* _WHAT YOU WILL DO_: Each entry is to be reproduced verbatim, and images are to be omitted.

......

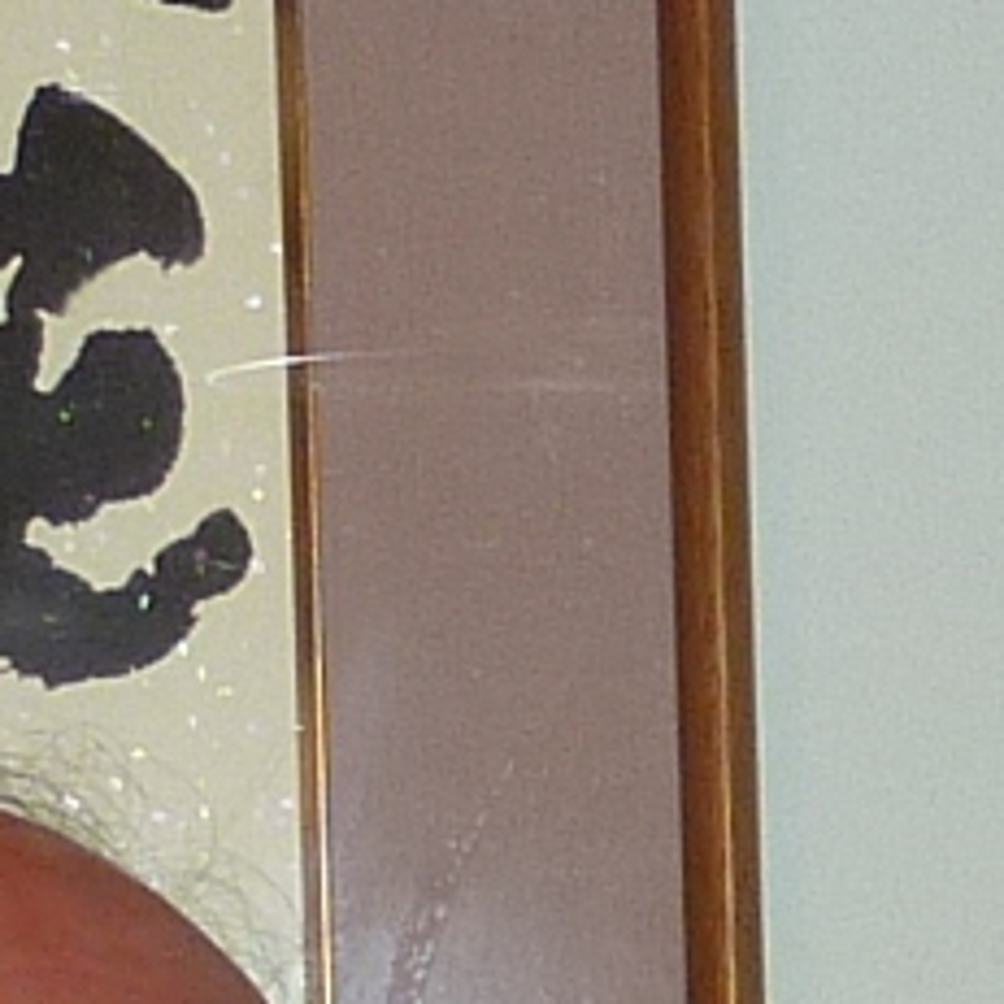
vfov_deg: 7.5
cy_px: 1626
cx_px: 1334
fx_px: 7449
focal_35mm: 227
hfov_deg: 7.6
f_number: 3.3
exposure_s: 1/30
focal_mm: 4.1
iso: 100
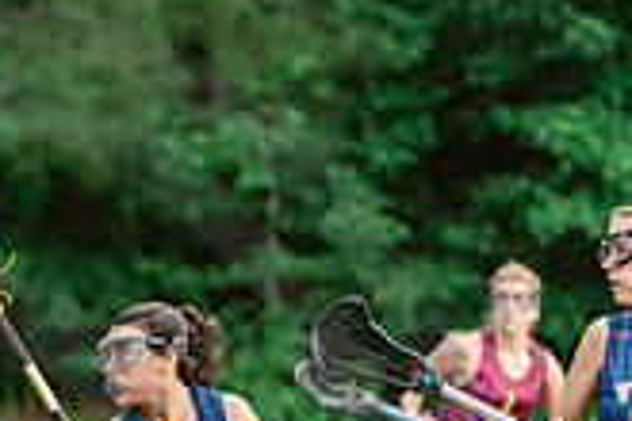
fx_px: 11094
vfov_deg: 2.2
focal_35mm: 632
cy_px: 637
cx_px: -157
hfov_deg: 3.3
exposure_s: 1/800
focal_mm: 180
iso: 250
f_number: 3.5
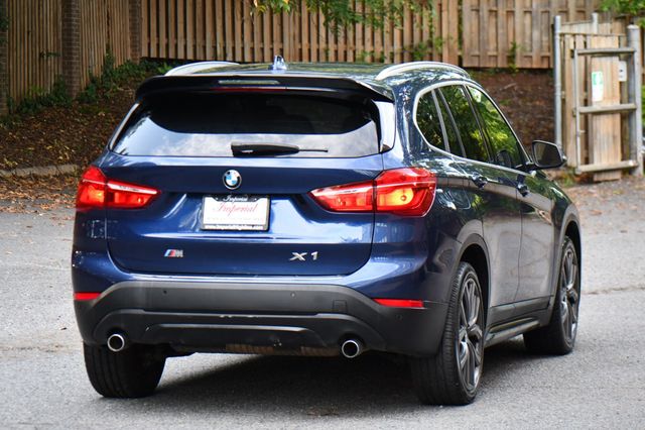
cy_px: 215
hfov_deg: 14.9
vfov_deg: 9.9
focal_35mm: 138
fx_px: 2471
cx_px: 322
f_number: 4.8
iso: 800
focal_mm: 92
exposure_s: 1/200
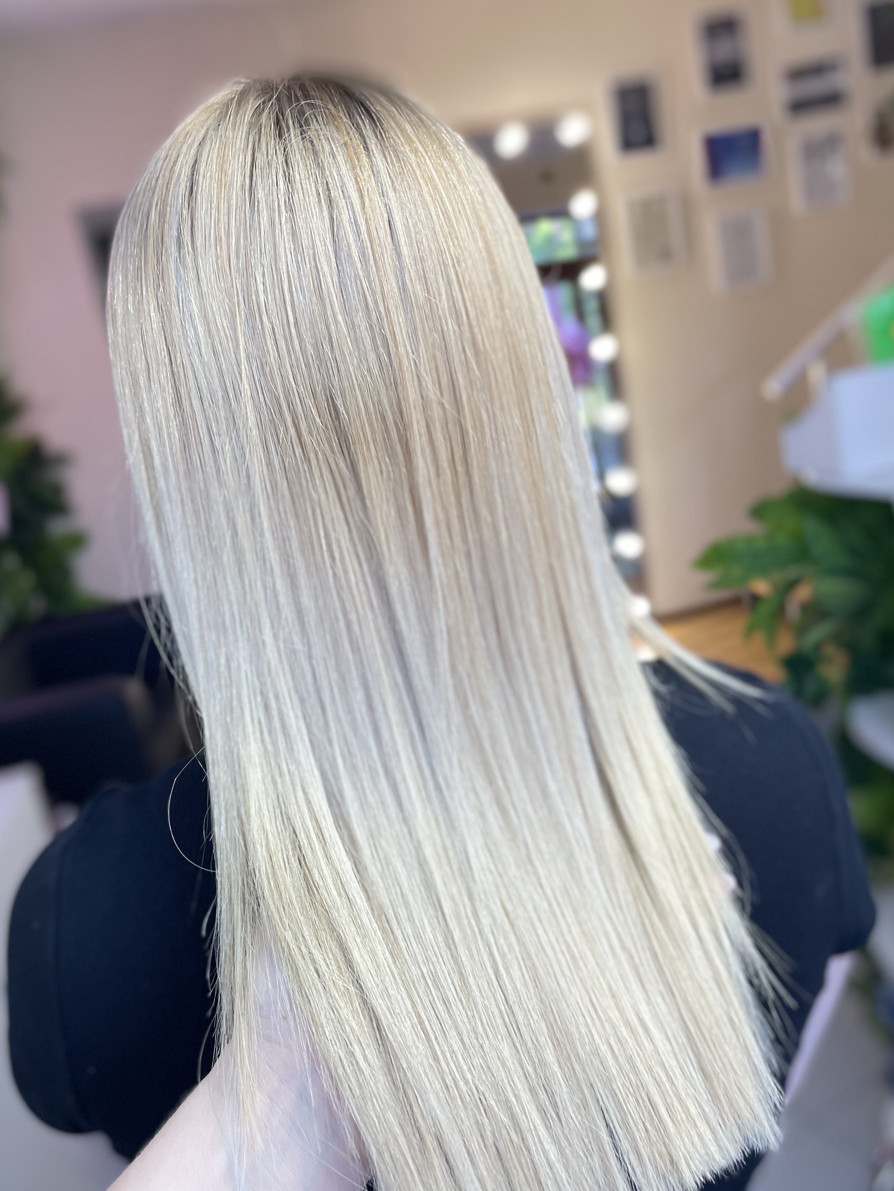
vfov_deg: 59.8
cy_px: 663
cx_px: 418
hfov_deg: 46.8
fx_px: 1033
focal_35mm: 30
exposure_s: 1/100
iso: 80
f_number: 1.6
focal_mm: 4.2
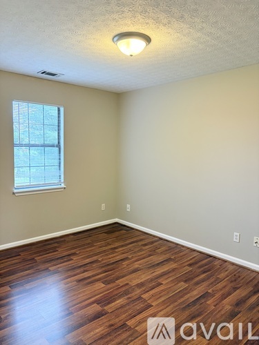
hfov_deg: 53.1
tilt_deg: -5.1
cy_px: 172
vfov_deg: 67.3
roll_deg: -1.4
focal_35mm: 26
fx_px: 259
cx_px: 130
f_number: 1.6
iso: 160
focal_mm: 5.96
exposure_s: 1/60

......

* _EXERCISE ANSWER_:
vfov_deg: 7.5
cy_px: 1626
cx_px: 1334
fx_px: 7449
focal_35mm: 227
hfov_deg: 7.6
f_number: 3.3
exposure_s: 1/30
focal_mm: 4.1
iso: 100
fx_px: 11094
vfov_deg: 2.2
focal_35mm: 632
cy_px: 637
cx_px: -157
hfov_deg: 3.3
exposure_s: 1/800
focal_mm: 180
iso: 250
f_number: 3.5
cy_px: 215
hfov_deg: 14.9
vfov_deg: 9.9
focal_35mm: 138
fx_px: 2471
cx_px: 322
f_number: 4.8
iso: 800
focal_mm: 92
exposure_s: 1/200
vfov_deg: 59.8
cy_px: 663
cx_px: 418
hfov_deg: 46.8
fx_px: 1033
focal_35mm: 30
exposure_s: 1/100
iso: 80
f_number: 1.6
focal_mm: 4.2
hfov_deg: 53.1
tilt_deg: -5.1
cy_px: 172
vfov_deg: 67.3
roll_deg: -1.4
focal_35mm: 26
fx_px: 259
cx_px: 130
f_number: 1.6
iso: 160
focal_mm: 5.96
exposure_s: 1/60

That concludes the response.